Restore old memories

Film and Video Blog Oct 03, 2018 No Comments

Anyone who lived in the pre-digital age probably has a dark family secret — a hoard of old movies on 8mm or 16mm film, or more recently, videotape. This stash may also include hundreds of 35mm colour slides. For many, the collection contains not only visual media, but sound recordings on 1/4-inch reel to reel tape or audiocassettes. Sound familiar? These are absolute family treasures, holding magical memories of happy times, and images and sounds of loved ones who have passed on. Usually these priceless treasures have been stashed away for decades in cardboard boxes at the back of the wardrobe. You’d love to see them again, and show them to the children and grandchildren, right?

Here’s the problem: Almost nobody has the equipment to access this family history any more. Even if you’ve kept the machines, they probably don’t work.
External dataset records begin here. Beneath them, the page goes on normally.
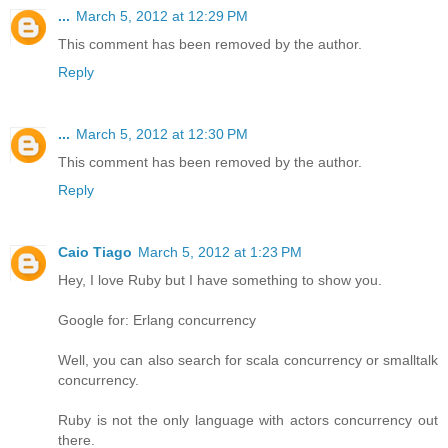
...
March 5, 2012 at 12:29 PM
This comment has been removed by the author.
Reply
...
March 5, 2012 at 12:30 PM
This comment has been removed by the author.
Reply
Caio Tiago
March 5, 2012 at 1:23 PM
Hey, I love Ruby but I have something to show you.
Google for: Erlang concurrency
Well, you can also search for scala concurrency or smalltalk
concurrency.
Ruby is not the only language with actors concurrency out
there.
The rubber belts driving the film or tape transports have perished, other parts have worn out and they are useless. Even videotape, recorded as recently as a decade ago, is already unavailable to most people. Even DVD, which followed shortly after tape, is fast becoming obsolete, if it isn’t already! And so, sadly, the memories are all there but locked away as if in a burglarproof vault with the key lost.

Here’s the good news. The key is available. You can have all the above media, and more, transferred to modern digital formats. But for best results, you have to entrust your treasures to someone who knows what they’re doing. Take a look at our page to see some samples of old media carefully converted to digital files, playable on all modern devices, from smartphones to computer displays to large screen projection.

The right equipment and technical knowledge is important, but there’s more to it. Knowing the original media and how to show it to its best advantage counts for a lot too. Most amateur colour movie film and slides from any time between the 1940s and 1970s would have been shot on a wonderful film stock called Kodachrome. It had extremely fine grain and beautiful saturated colour. But its most amazing quality was its keeping power. With classic Hollywood movies fading away year by year and having to be restored (if possible), amateur Kodachrome movies and slides are still looking pristine half a century later, even after being stored in less than ideal conditions. It can be astonishing to watch the scenes unfold, just as they looked all those decades ago.

But Kodachrome had one big limitation — it was never meant for copying. The original movie or slide straight from the camera was intended for screening after processing. It had very high contrast, and if you tried to copy it, any detail in the shadows would disappear into inky blackness. This has to be taken into account if you copy Kodachrome today to a digital format. This slide illustrates both points. The cars give away the age of the picture, and you can see the beautifully preserved colours. Our copy takes into account the deep shadows cast by the building and trees on the left, and there is good detail in both the sunlit and shady areas.